Even after His resurrection He had to rebuke them for their unbelieving spirit and their backwardness in understanding the Scriptures.
With the coming of the day of Pentecost an entire change took place. The whole of their ancient Scriptures opened up before them.
The light of the Holy Spirit in them illumined the Word.
In the preaching of Peter and Stephen, in the addresses of Paul and James, we see how a divine light had shone upon the word of the Old Testament.
They saw everything through the Spirit of this Jesus who had made His abode within them.
So will it be also with ourselves. It is as necessary as it is helpful that we should study the Scriptures and meditate upon them, and keep the word of God alike in head and heart and daily walk.
Let us, however, constantly remember that it is only when we are filled with the Spirit that we can rightly and fully experience the spiritual power and truth of the Word. He is “the Spirit of truth.” He alone guides into all truth when He dwells in us.

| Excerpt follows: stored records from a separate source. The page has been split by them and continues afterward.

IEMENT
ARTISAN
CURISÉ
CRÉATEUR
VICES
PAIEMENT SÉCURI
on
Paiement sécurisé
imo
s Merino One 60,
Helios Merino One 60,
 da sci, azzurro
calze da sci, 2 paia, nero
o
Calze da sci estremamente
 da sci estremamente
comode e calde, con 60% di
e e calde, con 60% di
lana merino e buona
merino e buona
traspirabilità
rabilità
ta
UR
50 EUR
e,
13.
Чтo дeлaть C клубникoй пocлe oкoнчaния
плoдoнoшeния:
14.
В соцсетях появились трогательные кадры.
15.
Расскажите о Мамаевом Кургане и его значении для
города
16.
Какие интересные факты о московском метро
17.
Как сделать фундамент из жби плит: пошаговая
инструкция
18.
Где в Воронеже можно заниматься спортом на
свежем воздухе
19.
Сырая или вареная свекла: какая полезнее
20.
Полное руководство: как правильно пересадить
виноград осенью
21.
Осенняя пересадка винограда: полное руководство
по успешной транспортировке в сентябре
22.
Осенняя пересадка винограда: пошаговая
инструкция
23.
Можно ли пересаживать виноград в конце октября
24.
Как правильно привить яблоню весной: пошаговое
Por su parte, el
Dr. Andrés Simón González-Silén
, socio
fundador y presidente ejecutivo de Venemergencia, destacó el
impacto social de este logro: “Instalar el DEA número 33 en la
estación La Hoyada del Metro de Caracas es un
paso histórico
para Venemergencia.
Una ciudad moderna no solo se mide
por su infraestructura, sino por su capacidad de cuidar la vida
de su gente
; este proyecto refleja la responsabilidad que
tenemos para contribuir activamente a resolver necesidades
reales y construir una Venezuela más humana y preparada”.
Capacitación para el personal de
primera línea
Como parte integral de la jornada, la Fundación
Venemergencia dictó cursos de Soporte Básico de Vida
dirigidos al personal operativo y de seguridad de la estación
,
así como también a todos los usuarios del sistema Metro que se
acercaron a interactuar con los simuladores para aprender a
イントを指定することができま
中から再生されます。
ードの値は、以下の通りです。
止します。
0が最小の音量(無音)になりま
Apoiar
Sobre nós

6. It is the blessing of Pentecost that gives power to bless others.
The divine power of the exalted Jesus to grant repentance and the forgiveness of sins is exercised by Him through His servants whom He sends forth to proclaim these blessings.
The minister of the gospel who desires to preach repentance and forgiveness through Jesus with success in winning souls, must do the work in the power of the Spirit of this Jesus.
The chief reason why so much preaching of conversion and pardon is fruitless lies in the fact that these elements of truth are presented only as a doctrine, and that preachers endeavour to secure a way to the hearts of their audience in the power of merely human earnestness, and reasoning, and eloquence.
But little blessing is won by these means. It is the man that makes it his chief desire to be filled with the Spirit of God, and then by faith in the indwelling of Christ comes to be assured that the glorified Lord will speak and work in him, who will obtain blessing.
It is true, indeed, that this blessing will not always be given in the very same measure or in the very same manner, but it will always certainly come: just because the preacher permits the Lord to work in and through him.
Alike in preaching and in the daily life of a servant of Christ, the full blessing of Pentecost is the sure way of becoming a blessing to others. “He that believeth on Me,” said Jesus, “out of his belly shall flow rivers of living water.” This he said of the Holy Spirit.
A heart filled with the Spirit will overflow with the Spirit.
7. It is the blessing of Pentecost that will make the Church of Christ what God would have her be.
We have spoken of what the Spirit will do in individual believers. We have also to think of what the blessing will be when the Church as a whole shall apprehend her calling to be filled with the Spirit, and then to exhibit the life and the power—yea, and the very presence—of her Lord to the world.
If many members of the Church of Christ are content to remain without this blessing, the whole Church will suffer.
Hence it is of the utmost importance that we should not only think of what the being “filled with the Spirit” means for ourselves, but also consider what it will do for the Church, especially in our own neighbourhood, and by her for all the world.
To this end, let us simply recall the morning of the day of Pentecost. At that juncture the Christian Church in Jerusalem consisted only of one hundred and twenty disciples, most of them poor unlearned fishermen, publicans, and humble women, an insignificant and despised gathering.
Yet it was just by these believers that the kingdom of God had to be proclaimed and extended: and they did it.
By them, and those who were added to them, the power of Jewish prejudice and of pagan hardness of heart was overcome, and the Church of Christ won glorious triumphs.
This grand result was achieved simply and only because the first Christian church was filled with the Spirit.
From this initial group of 120…the Gospel was Spread across the world!
LET IT BE YOUR QUEST…To Be Filled, Stay Full and To See Others Filled!